ElasticSearch IndexPattern cannot set timezone

Our ES index is daily generated at 00:00 localtime(Beijing +8:00), but ES datasource plugin use UTC to make index list.

If queried data is between 00:00~08:00 localtime(Beijing +8:00) today, queried index will be yesterday because plugin use UTC to make index list.

Could you please add timezone select into ES datasource setting?

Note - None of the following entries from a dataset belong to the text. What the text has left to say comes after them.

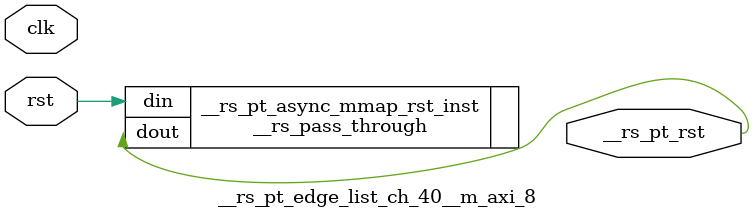
<source format=v>
`timescale 1 ns / 1 ps
/**   Generated by RapidStream   **/
module __rs_pt_edge_list_ch_40__m_axi_8 #(
    parameter BufferSize         = 32,
    parameter BufferSizeLog      = 5,
    parameter AddrWidth          = 64,
    parameter AxiSideAddrWidth   = 64,
    parameter DataWidth          = 512,
    parameter DataWidthBytesLog  = 6,
    parameter WaitTimeWidth      = 4,
    parameter BurstLenWidth      = 8,
    parameter EnableReadChannel  = 1,
    parameter EnableWriteChannel = 1,
    parameter MaxWaitTime        = 3,
    parameter MaxBurstLen        = 15
) (
    output wire __rs_pt_rst,
    input wire  clk,
    input wire  rst
);




__rs_pass_through #(
    .WIDTH (1)
) __rs_pt_async_mmap_rst_inst /**   Generated by RapidStream   **/ (
    .din  (rst),
    .dout (__rs_pt_rst)
);

endmodule  // __rs_pt_edge_list_ch_40__m_axi_8
</source>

export class IndexPattern {
  private dateLocale = 'en';

  constructor(private pattern: any, private interval?: string) {}

  getIndexForToday() {
    if (this.interval) {
      return toUtc()           <============================== here utc "hard coded"
        .locale(this.dateLocale)
        .format(this.pattern);
    } else {
      return this.pattern;
    }
  }

  getIndexList(from: any, to: any) {
    if (!this.interval) {
      return this.pattern;
    }

    const intervalInfo = intervalMap[this.interval];
    const start = dateTime(from)
      .utc()    <=================================== here utc "hard coded"
      .startOf(intervalInfo.startOf);
    const endEpoch = dateTime(to)
      .utc()   <==================================== here utc "hard coded"
      .startOf(intervalInfo.startOf)
      .valueOf();
    const indexList = [];

    while (start.valueOf() <= endEpoch) {
      indexList.push(start.locale(this.dateLocale).format(this.pattern));
      start.add(1, intervalInfo.amount);
    }

    return indexList;
  }
}

You need to change your data ingestion of the ES index to UTC also, then all the system will follow the UTC and Grafana will display as your browser localtime.
If you use logstash just add:

timezone => "Asia/Beijing"

Thanks for reply, but es index generation is done by other department, it is hard to make any change. If es plugin support timezone select in index pattern, that would be an economical solution.

For your information, timestamp is the crucial information for timeseries database, so using the standard UTC is the best practice to get the correct data result, even the OS timedate using UTC and present using local time. So, if the whole ecosystem just changes for little incorrect implementation, it will be chaotic for another part of the world.
BTW, it’s not grafana problem, it’s Elasticsearch data ingestion does…

That’s my 5 cents…

Regards,
Fadjar340

1 Like

example here:

UTC 2020-11-25 16:00:00
“my-es-index-2020-11-26” generated, because it is already 2020-11-26 00:00:00 Beijing Time, so all data is writed into “my-es-index-2020-11-26” after UTC 2020-11-25 16:00:00.

UTC 2020-11-25 18:10:15
In grafana you launch a es query “last 1 hour”, grafana ES plugin will generate index pattern list according to UTC, that is “my-es-index-2020-11-25”. Actually, all data is writed into “my-es-index-2020-11-26” after UTC 2020-11-25 16:00:00. So you got nothing.

Problem is grafana ES plugin hard coded UTC in following file:
grafana/public/app/plugins/datasource/elasticsearch/index_pattern.ts

export class IndexPattern {
  private dateLocale = 'en';

  constructor(private pattern: any, private interval?: string) {}

  getIndexForToday() {
    if (this.interval) {
      return toUtc()           <============================== here utc "hard coded"
        .locale(this.dateLocale)
        .format(this.pattern);
    } else {
      return this.pattern;
    }
  }

  getIndexList(from: any, to: any) {
    if (!this.interval) {
      return this.pattern;
    }

    const intervalInfo = intervalMap[this.interval];
    const start = dateTime(from)
      .utc()    <=================================== here utc "hard coded"
      .startOf(intervalInfo.startOf);
    const endEpoch = dateTime(to)
      .utc()   <==================================== here utc "hard coded"
      .startOf(intervalInfo.startOf)
      .valueOf();
    const indexList = [];

    while (start.valueOf() <= endEpoch) {
      indexList.push(start.locale(this.dateLocale).format(this.pattern));
      start.add(1, intervalInfo.amount);
    }

    return indexList;
  }
}

I have more than 5 ES clusters and more than 10 instance of Grafana, and I don’t have any problem with the time stamp, even my timezone +7, because I’ve followed the proper implementation of timezone, in the logstash especially, to make correct value of the timestamp. Also I have client that have different time zone and all the data can seen as the same per local time.

If you saw the network devices, all of them using UTC to save the log, or even SNMP data, so ES get the data as it is and using the best practice.

Grafana also have options to change the timezone as your choice.
I suggest, talk to the developer of the ES ingestion to make it proper configuration as ES guidelines.